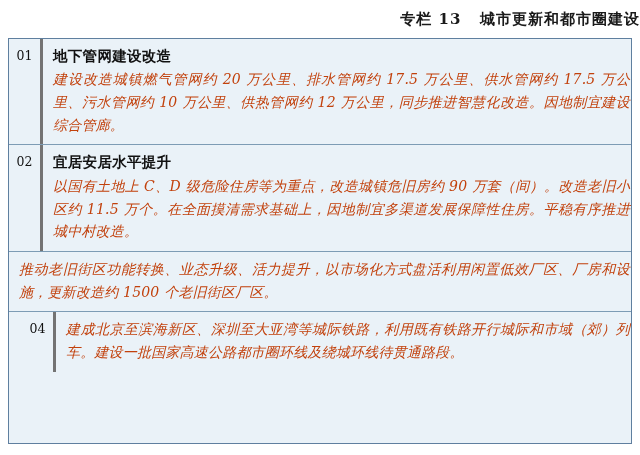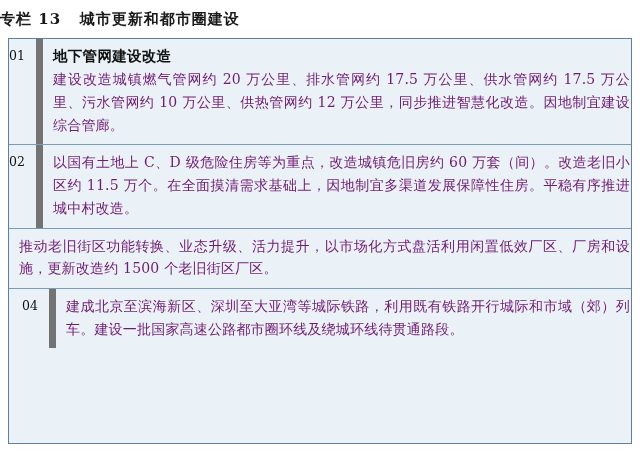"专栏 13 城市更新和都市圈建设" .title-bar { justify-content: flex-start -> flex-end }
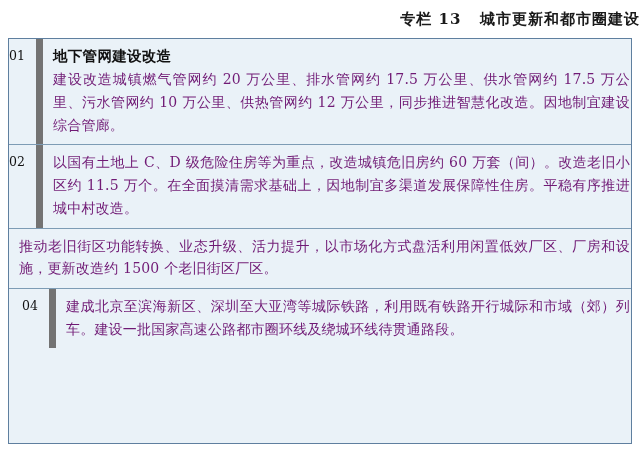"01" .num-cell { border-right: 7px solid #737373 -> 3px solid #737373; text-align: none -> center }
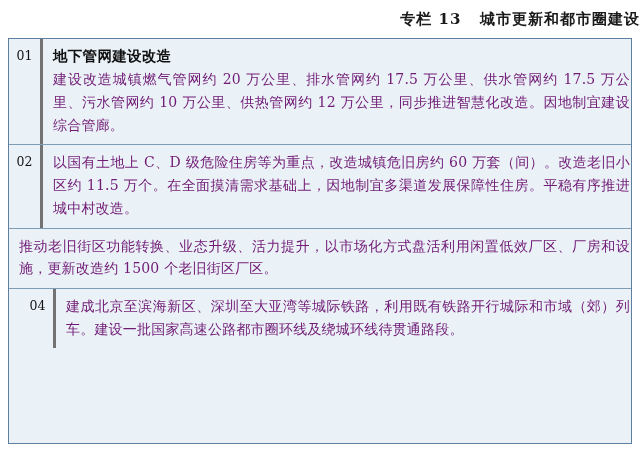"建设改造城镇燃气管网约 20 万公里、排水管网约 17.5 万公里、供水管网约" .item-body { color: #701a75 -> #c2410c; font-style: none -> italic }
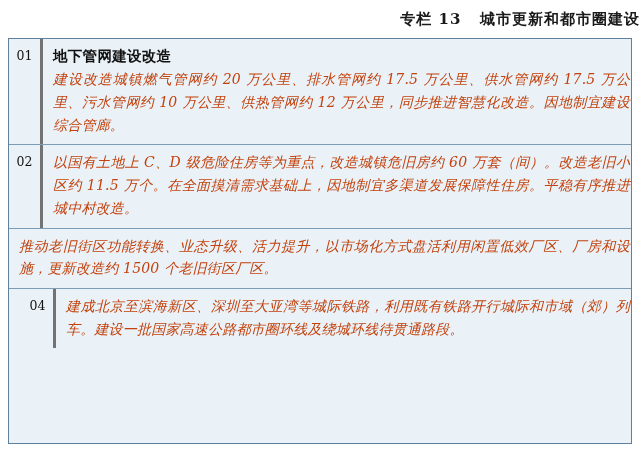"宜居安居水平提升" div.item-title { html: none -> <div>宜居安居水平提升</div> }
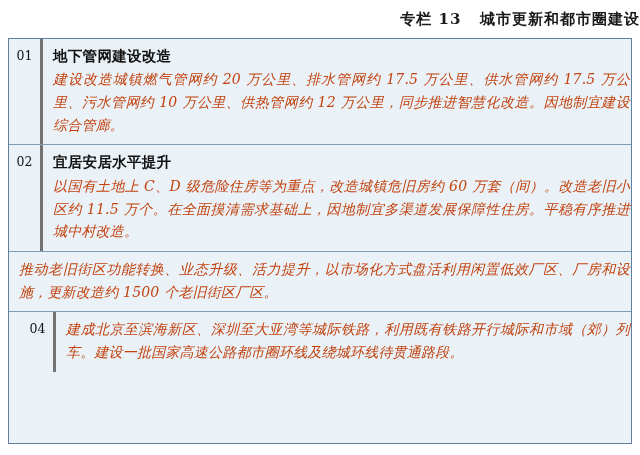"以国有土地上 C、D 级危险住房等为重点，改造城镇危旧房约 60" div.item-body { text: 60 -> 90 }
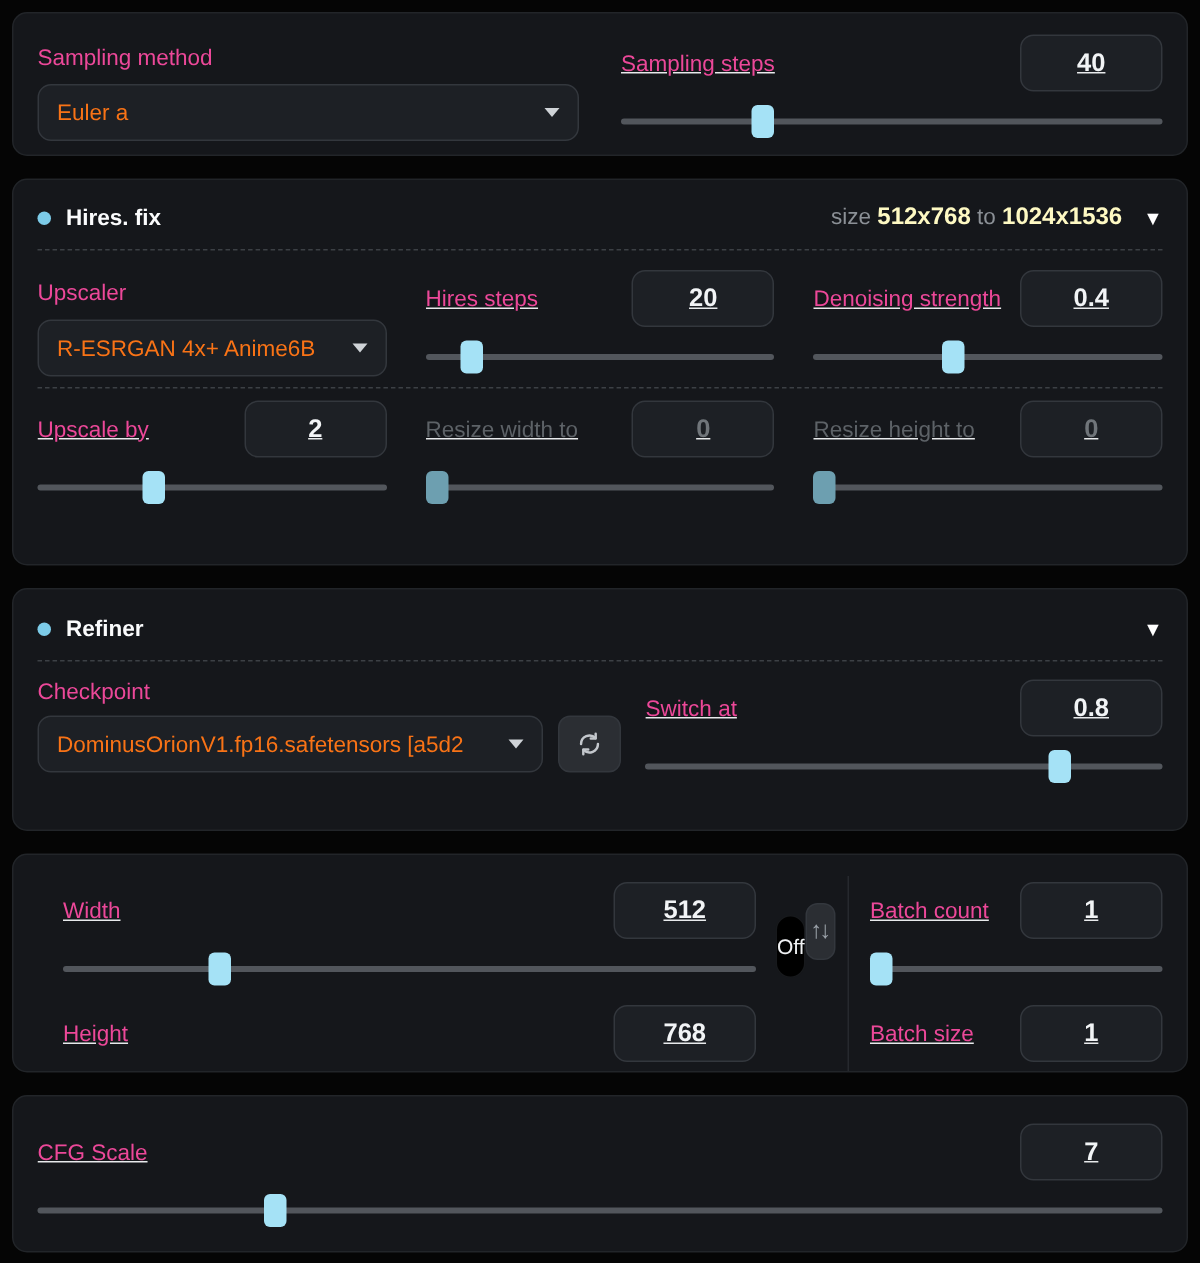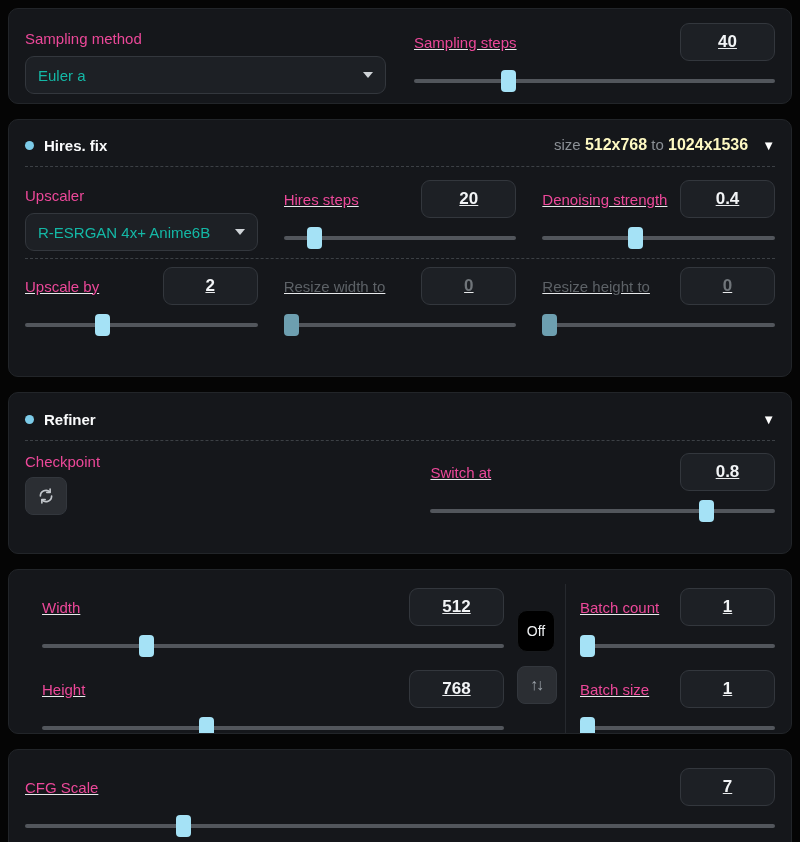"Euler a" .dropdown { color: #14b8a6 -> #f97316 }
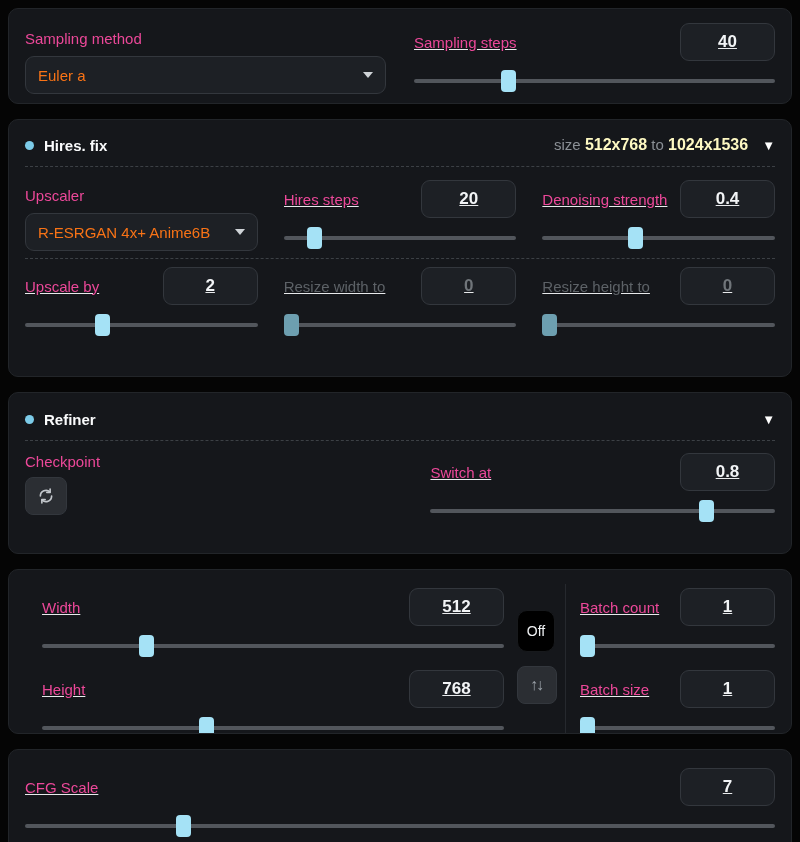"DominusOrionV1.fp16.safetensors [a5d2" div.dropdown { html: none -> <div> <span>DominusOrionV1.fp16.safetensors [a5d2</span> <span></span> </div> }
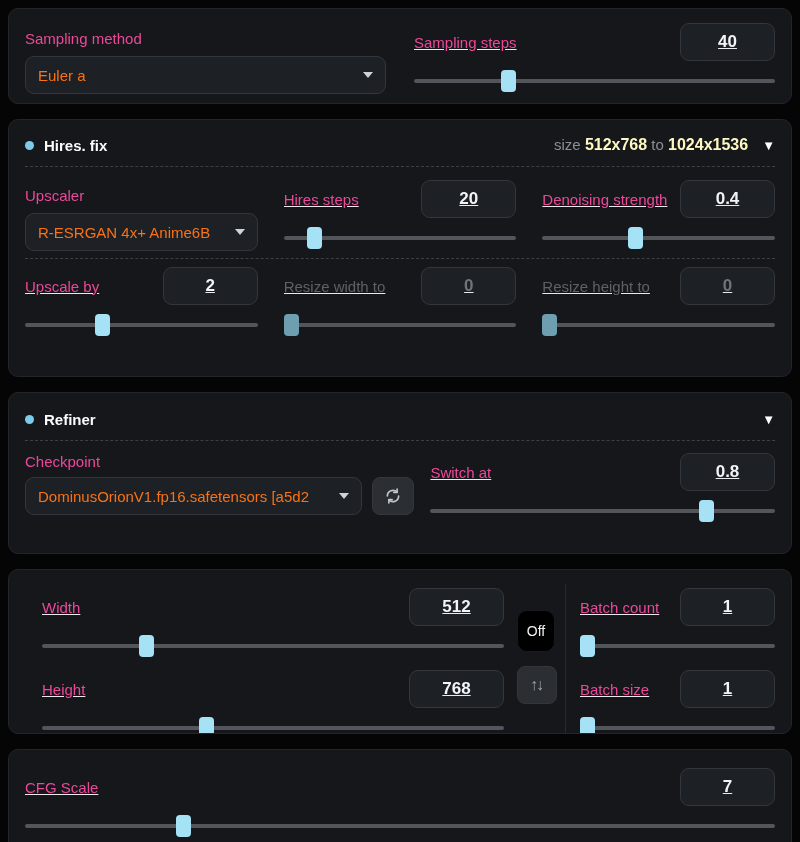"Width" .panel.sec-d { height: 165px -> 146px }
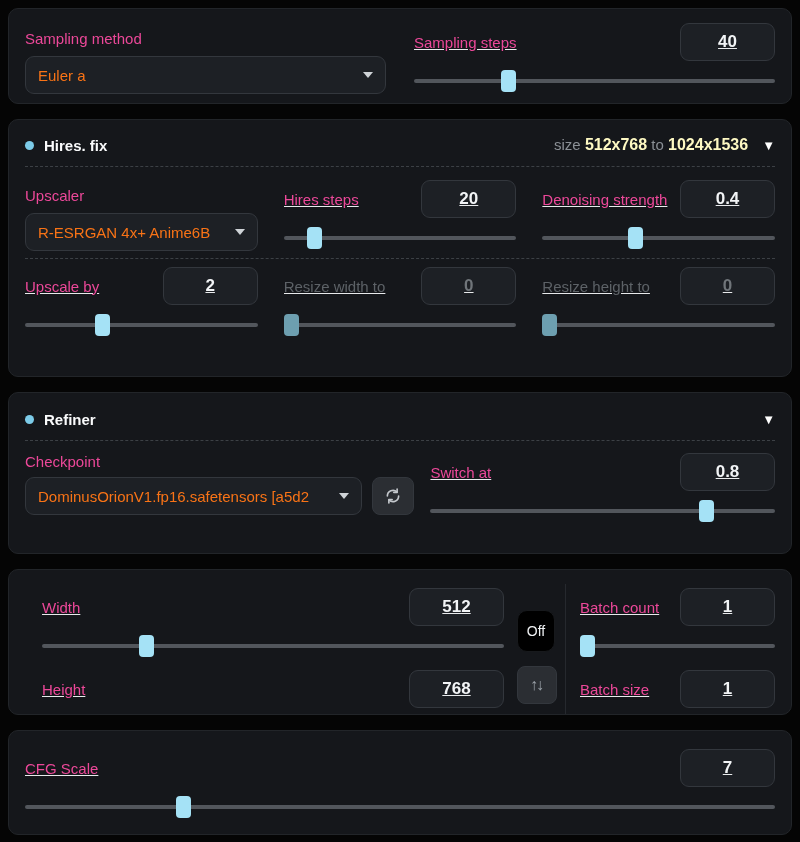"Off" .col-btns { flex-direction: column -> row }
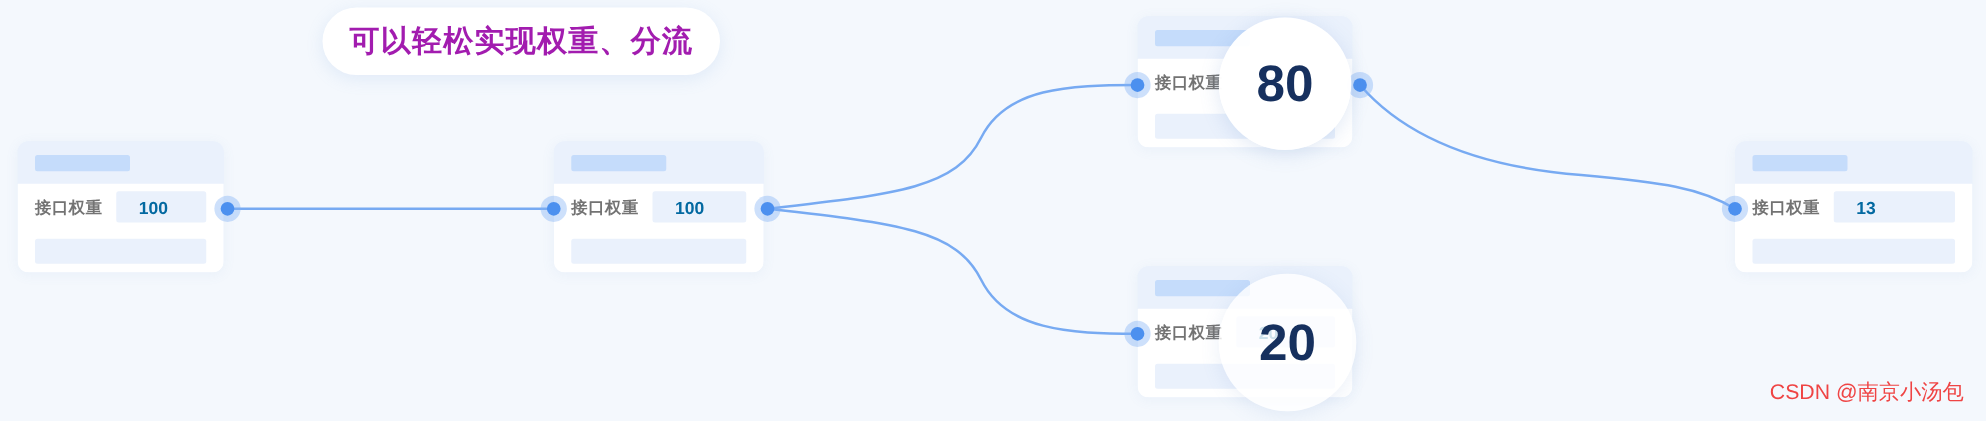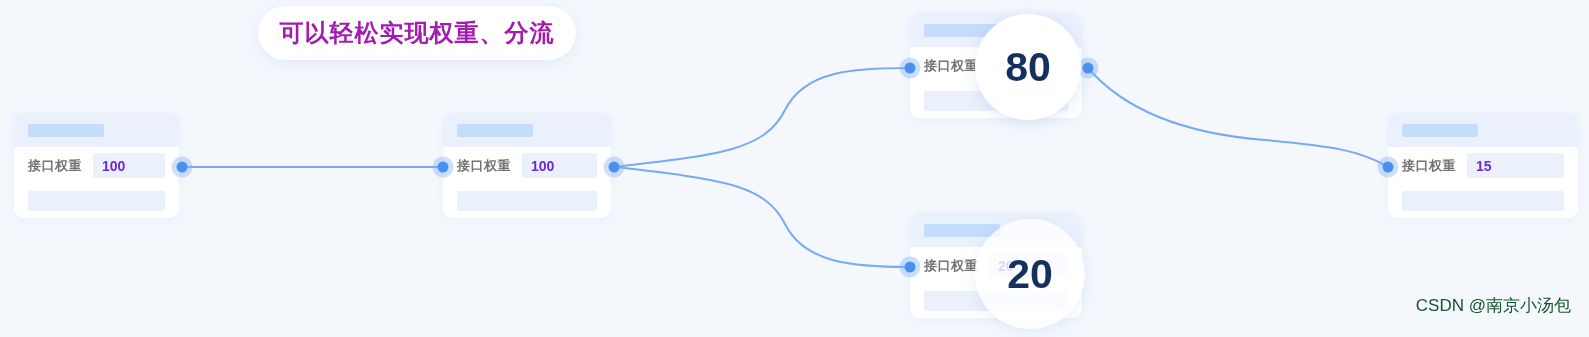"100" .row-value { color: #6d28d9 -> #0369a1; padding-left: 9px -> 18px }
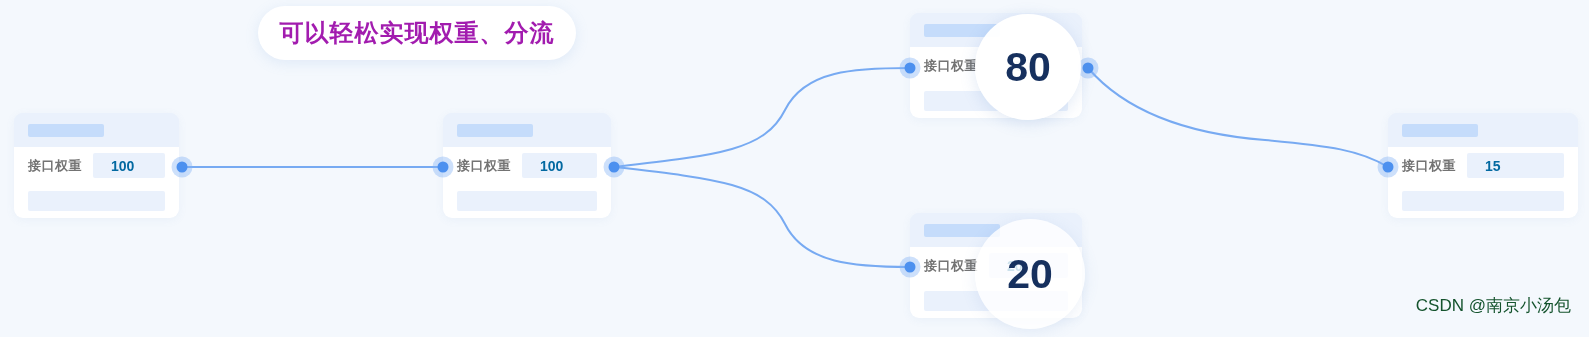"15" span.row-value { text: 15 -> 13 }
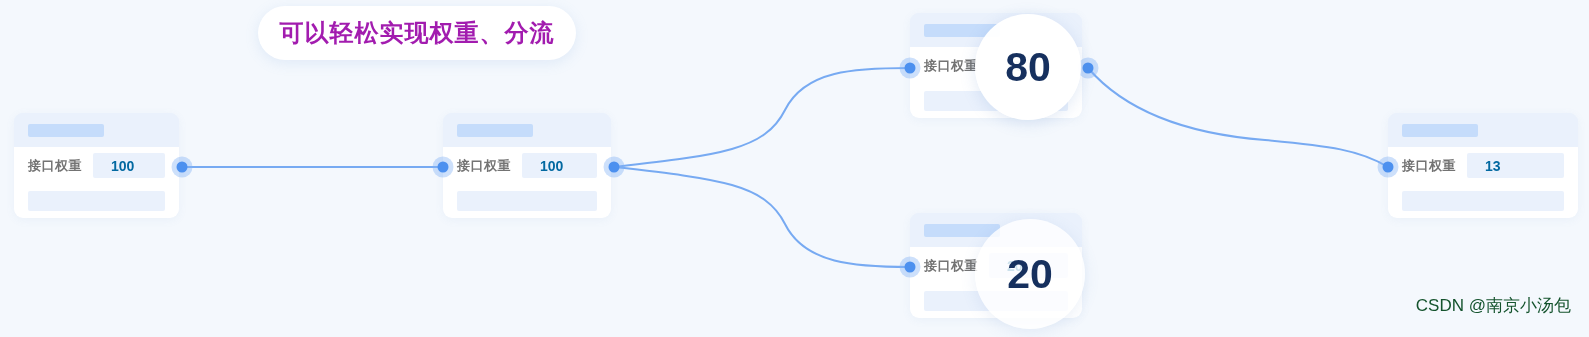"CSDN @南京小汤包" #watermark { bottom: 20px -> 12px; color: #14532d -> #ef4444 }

##########

# Work to complete
Text only, no pictures: please print exactly the lines above from the line with "border-right: 7px solid" up to and including the line with "color: #14b8a6 ->", and nothing else.

# Expected answer
"01" .num-cell { border-right: 7px solid #737373 -> 3px solid #737373; text-align: none -> center }
"建设改造城镇燃气管网约 20 万公里、排水管网约 17.5 万公里、供水管网约" .item-body { color: #701a75 -> #c2410c; font-style: none -> italic }
"宜居安居水平提升" div.item-title { html: none -> <div>宜居安居水平提升</div> }
"以国有土地上 C、D 级危险住房等为重点，改造城镇危旧房约 60" div.item-body { text: 60 -> 90 }
"Euler a" .dropdown { color: #14b8a6 -> #f97316 }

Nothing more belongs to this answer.